Lowell smiled at her approvingly.

"That's the way you have to keep thinking all the time. You have to look beyond the mass of detail in the foreground—past all the minor annoyances and the red tape and the seeming ingratitude. You've got to figure that you're there to supply the needed human note—to let these people understand that this Government of ours is not a mere machine with the motive power at Washington. You've got to feel that you've been sent here to make up for the indifference of the outside world—that the kiddies out in those ramshackle cabins and cold tepees are not going to be lonely, and suffer and die, if you can help it. You've got to feel that it's your help that's going to save the feeble and sick—sometimes from their own superstitions. There's no reason why we can't in time get a hospital here for Indians, like Fire Bear, who have tuberculosis. We're going to save Fire Bear, and we can save others. And then there are the school-children, with lonely hours that can be lightened, and with work to be found for them in the big world after they have learned the white man's tasks. But there are going to be heartaches and disillusionments for a woman. A man can grit his teeth and smash through some way, unless he sinks back into absolute indifference as a good many Indian agents do. But a woman—well, dear, I dread to think of your embarking on a task which is at once so alluring and so endless and thankless."

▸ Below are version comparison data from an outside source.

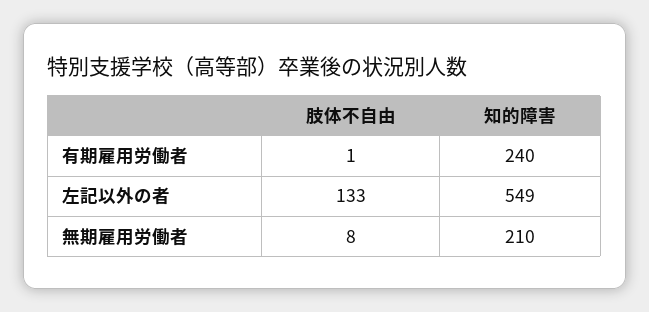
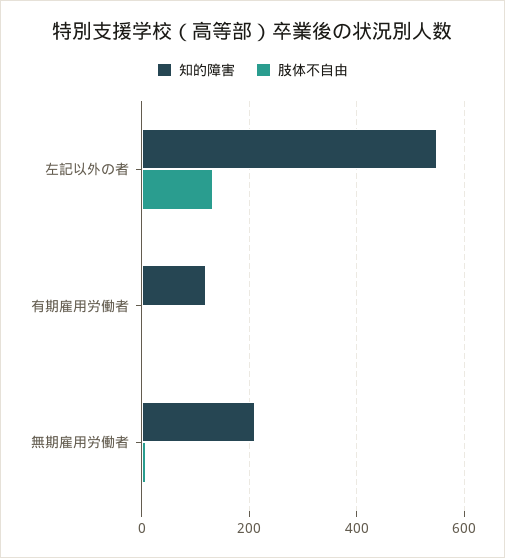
  {
    "肢体不自由": {
      "有期雇用労働者": 1,
      "左記以外の者": 133,
      "無期雇用労働者": 8
    },
    "知的障害": {
-     "有期雇用労働者": 240,
+     "有期雇用労働者": 120,
      "左記以外の者": 549,
      "無期雇用労働者": 210
    }
  }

Helen put her hand on his lips.

"With you helping me, no task can seem thankless."

"Well, then, this is our kingdom of work," said Lowell, with a sweep of his sombrero which included the vast reservation which smiled so inscrutably at them. "There's every human need to be met out there in all that bigness. We'll face it together—and we'll win!"

They rode back leisurely along the ridge and took the trail that led to the ranch. The house was closed, as Wong was at the agency, ready to leave for the Sargents' place in California. The old white horse, which Helen rode, tried to turn in at the ranch gate.

"The poor old fellow doesn't understand that his new home is at the agency," said Helen. "He is the only one that wants to return to this place of horrors."

"The leasers will be here soon," replied Lowell. "They are going to put up buildings and make a new place all told. The Greek letter on the door will be gone, but, no matter what changes are made, I have no doubt that people will continue to know it as Mystery Ranch."